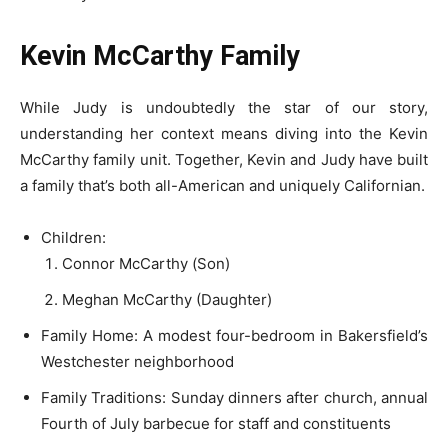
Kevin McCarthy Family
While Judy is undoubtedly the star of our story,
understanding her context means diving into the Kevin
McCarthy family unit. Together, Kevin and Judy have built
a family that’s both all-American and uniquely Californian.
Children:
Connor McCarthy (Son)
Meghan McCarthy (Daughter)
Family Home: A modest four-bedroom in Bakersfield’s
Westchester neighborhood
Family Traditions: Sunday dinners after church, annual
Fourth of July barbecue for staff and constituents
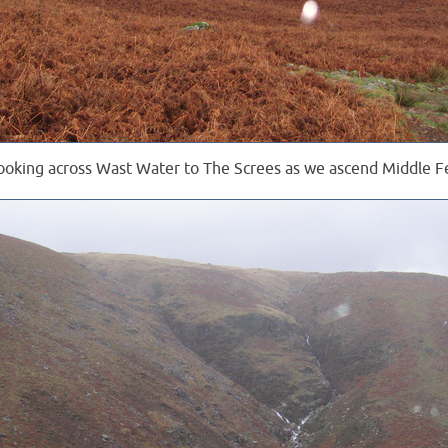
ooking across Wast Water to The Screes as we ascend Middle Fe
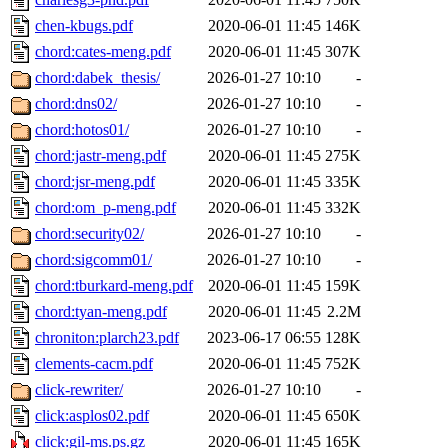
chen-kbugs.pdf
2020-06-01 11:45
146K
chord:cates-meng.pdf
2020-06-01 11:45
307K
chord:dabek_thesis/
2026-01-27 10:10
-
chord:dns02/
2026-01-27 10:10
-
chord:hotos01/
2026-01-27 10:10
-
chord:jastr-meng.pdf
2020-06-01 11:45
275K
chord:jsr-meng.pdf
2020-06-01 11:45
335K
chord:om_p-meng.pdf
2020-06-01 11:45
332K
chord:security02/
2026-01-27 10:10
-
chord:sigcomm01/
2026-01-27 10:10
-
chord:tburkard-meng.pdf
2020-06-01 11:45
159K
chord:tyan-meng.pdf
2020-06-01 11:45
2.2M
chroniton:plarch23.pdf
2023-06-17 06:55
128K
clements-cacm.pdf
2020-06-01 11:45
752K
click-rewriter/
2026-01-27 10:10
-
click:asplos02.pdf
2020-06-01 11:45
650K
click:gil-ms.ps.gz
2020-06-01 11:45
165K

——————————

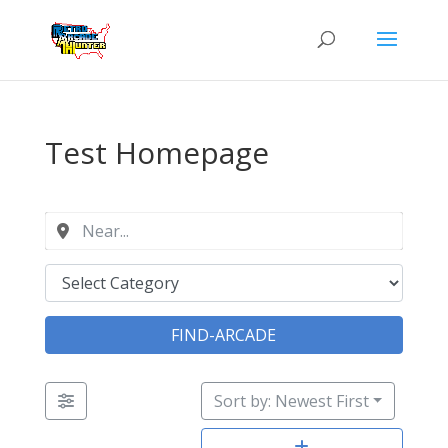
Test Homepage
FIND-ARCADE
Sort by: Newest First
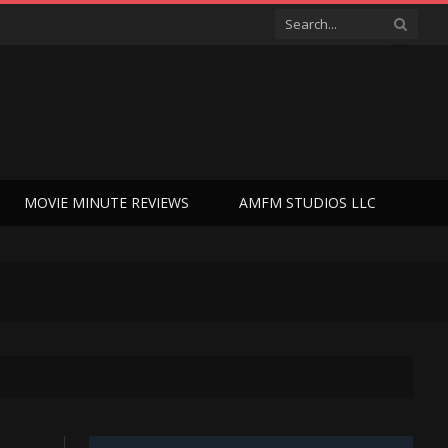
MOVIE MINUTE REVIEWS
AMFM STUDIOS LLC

——————————

§ **Instructions to follow**
Pick out each line in the records above that contains the word "Kevin" and copy it. Only matches with the same capitalization count.

§ **Solution**
Kevin McCarthy Family
understanding her context means diving into the Kevin
McCarthy family unit. Together, Kevin and Judy have built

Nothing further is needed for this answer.